Ontem estacionei a nau em frente ao prédio da minha
ex-esposa, pensei de 4 a 8 vezes em desistir, porém desci. Apertei o 104, 3
vezes. Ela atendeu tão logo me identifiquei, e a porta se abriu.
Sabe, esse é um dos momentos em que a vida lhe abre uma
porta, mas você seriamente pensa que são as portas do inferno. Highway to Hell
parecia uma canção de ninar. Subi andar por andar vendo os números pularem
lentamente, abri o paletó e tomei um trago, peguei o cigarro e desisti.

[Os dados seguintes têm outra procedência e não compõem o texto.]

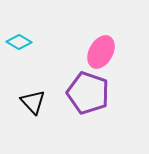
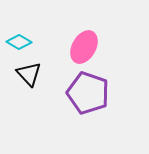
pink ellipse: moved 17 px left, 5 px up
black triangle: moved 4 px left, 28 px up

Havia
uma puta placa de “Proibido fumar”. Deveríamos ter uma lei que proibisse o
casamento, em cada bar haveria milhares de placas alertando “Não case, transe”.
Se você tem medo de ficar sozinho depois dos 40 é porque não conhece minha
ex-mulher.
Cheguei ao 104 e a porta já estava aberta, prontamente
fiquei em alerta, pupilas dilatadas, respiração ofegante, como um animal que
pressente a armadilha. Lá estava ela sentada no sofá com meu velho cinzeiro de
marfim, cada canto daquela casa tinha um pouco de mim, do meu dinheiro sujo e
suas lavagens. Porque não interessa como você ganha dinheiro, se um dia você se
apaixonar pela pessoa errada, limpo ou sujo, ele pertencerá ao demônio de saia.
Tão logo entrei, ela me disse: Você está atrasado!
Não abri a boca, abri apenas a carteira e peguei o dinheiro
da pensão, mais a prestação da estante nova. (quebrei a antiga no ultimo
encontro). Enquanto ela contava o dinheiro acendi um cigarro, olhei para o
cinzeiro, de marfim, e senti meu estomago revirar as entranhas. Meu velho
cinzeiro de marfim, presente de um franco porto-riquenho que conheci numa
transação atlântica. Senti o ódio subir pela garganta e estourar todos os vasos
sanguíneos do meu olho, me vi quebrando tudo e todos ao meu redor. Quando
voltei o olhar para aquela velha monstruosa, lembrei da jovem cinta-liga por
quem me apaixonei, num bar a beira-mar às 05:16. Pensei e espancá-la, pelo
cinzeiro de marfim, mas me rendi ao perfume do apartamento e todas as
lembranças daquele velho chiqueiro mareado.
Transamos por 3 horas, antes do atual marido dela chegar.
Quando fechei a porta ela ainda estava deitada, procurando
os cigarros, eu fui embora. Entrei no carro, tomei um trago e quando arranquei
ouvi o grito desesperador vindo lá cima, acelerei. Enquanto o barulho dos pneus
cantando ensurdeciam a velha rapariga, vi meu velho cinzeiro de marfim rolar
pelo banco do carona. Mês que vem eu deposito na conta!